Mary Meade-Olberding, charter school supervisor for the Anchorage School District, said charter schools face a number of district-imposed restrictions that make expansion extremely difficult. With costs increasing steadily, however, many schools could have no choice but to expand or close their doors for good.
“As teacher salaries go up and as rent goes up and they can’t add more students, I don’t see how they’re even going to sustain themselves,” Meade-Olberding said.
Charter schools are classified as public schools, Meade-Olberding said, and receive the same level of State funding per student as traditional public schools. They are responsible for finding and paying rent on their own facilities, however, and do not benefit from district food services, transportation or special education resources.
While the extra costs cause an extra budgetary pinch, Meade-Olberding said the real problems arise when charter schools are faced with increasing rent payments and teachers’ union contracts.
“The rents run around a half a million per year for charter schools, it’s a huge chunk of your budget,” Meade-Olberding said. “You have to figure out staffing, because you have to use district teachers, and you have to pay union salaries and benefits and that’s also a huge cost.”
Accepting more students is often the only way a charter school could receive the funding necessary to survive. In a Catch-22 type twist, however, many schools are unable to afford to rent the classroom space for more students without the revenue generated by extra enrollment.

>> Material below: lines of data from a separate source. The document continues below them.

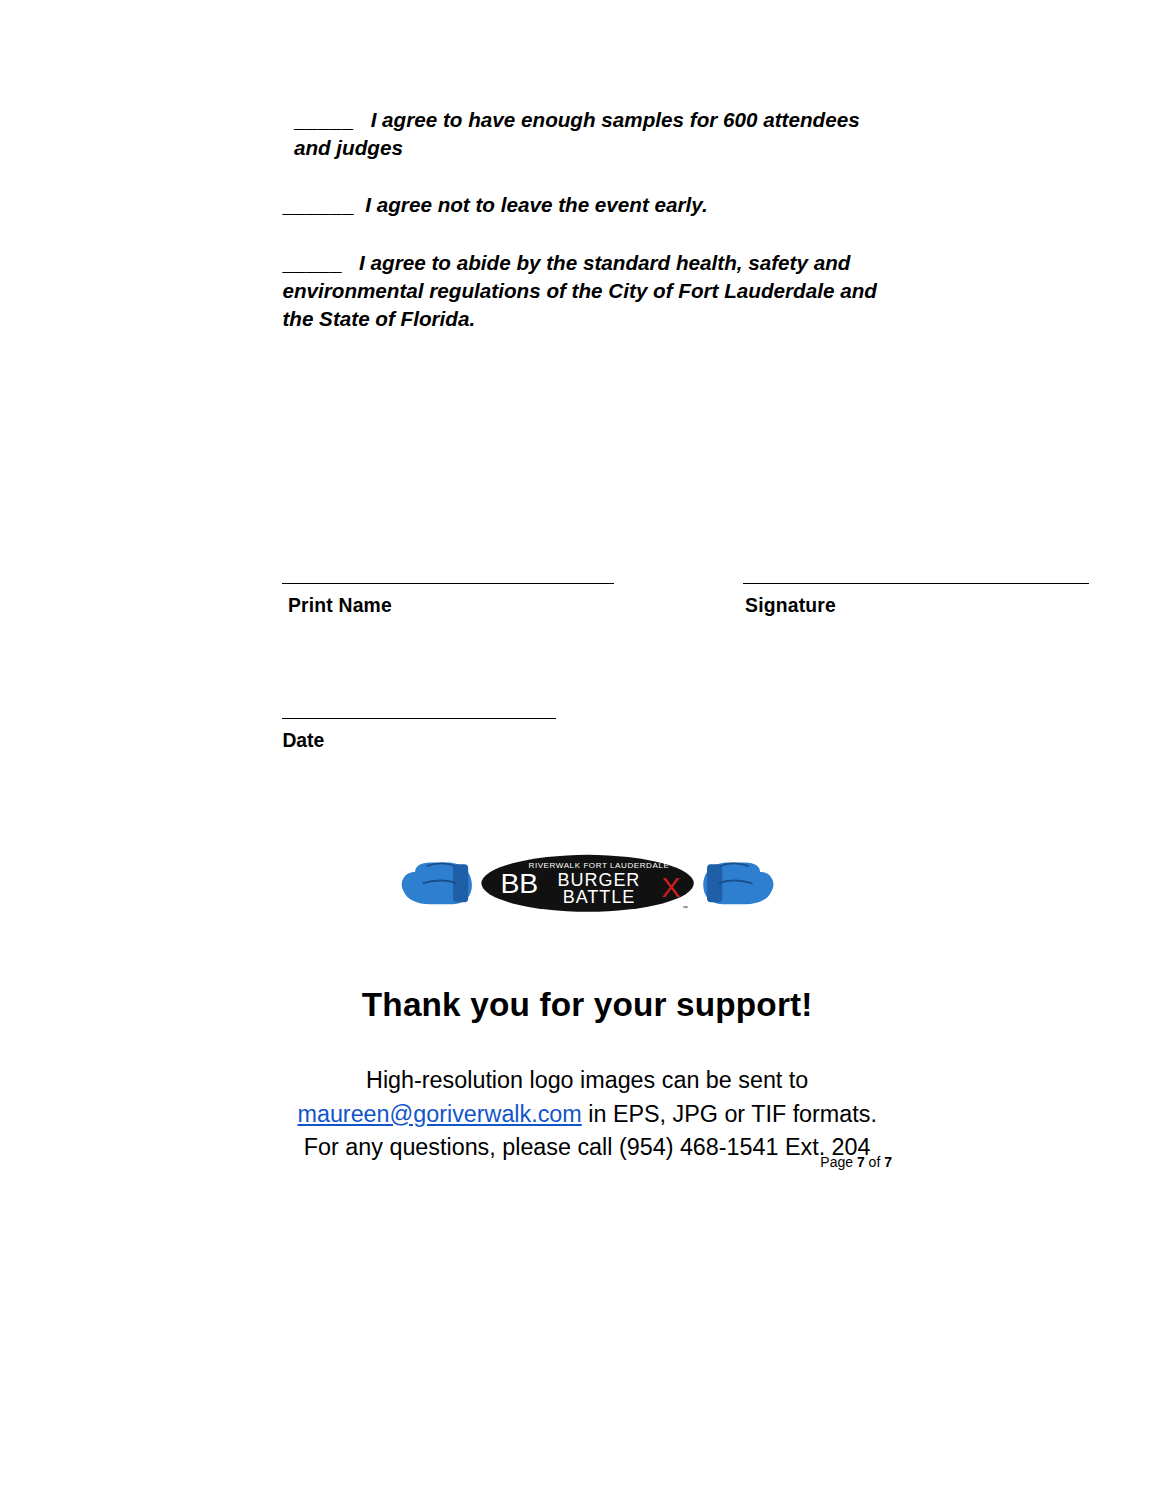_____ I agree to have enough samples for 600 attendees and judges
______ I agree not to leave the event early.
_____ I agree to abide by the standard health, safety and environmental regulations of the City of Fort Lauderdale and the State of Florida.
Print Name
Signature
Date
BB RIVERWALK FORT LAUDERDALE BURGER BATTLE X ™
Thank you for your support!
High-resolution logo images can be sent to
maureen@goriverwalk.com in EPS, JPG or TIF formats.
For any questions, please call (954) 468-1541 Ext. 204
Page 7 of 7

Furthermore, many landlords are unable or unwilling to spend the money necessary to bring a potential new charter school building up to code. Meade-Olberding said renovations often cost more than $1 million, and since charter schools usually request a three-year lease, landlords are often unwilling to make the brief yet expensive commitment.
“That’s the hold up: even if you have hundreds of more kids that want to come, you can only afford to pay rent on how many students you have,” Meade-Olberding said. “It’s a huge hassle.”
Aquarian Charter School is one of these schools. With a waiting list that nearly matches the student population, Principle Susan Forbes said funding is the only hurdle preventing another almost 350 students from attending the school.
“I would love to start an Aquarian 2.0 but there’s just not the money,” Forbes said. “We’re working for the enemy, these parents and children are leaving traditional programs and we’re taking the cream of the crop, so districts are not too crazy about us because we’re messing up their demographics.”
Forbes said the average wait for admission to Aquarian is three years, while many students never get in. Drastic expansions or a new facility altogether would be necessary to accommodate all the students on the waiting list, Forbes said, but the expansions would be impossible without the extra State funds generated by increased enrollment.
There are about 2,300 charter school students in Anchorage, with another 500 more on waiting lists for various programs.
“I think that more programs will open up and grow if there is more financial support, because it’s a huge headache to open a charter school,” Forbes said. “Nationally, I think schools of choice are very popular theoretically, but until there’s a requirement and money put towards facilities, it’s going to be a struggle.”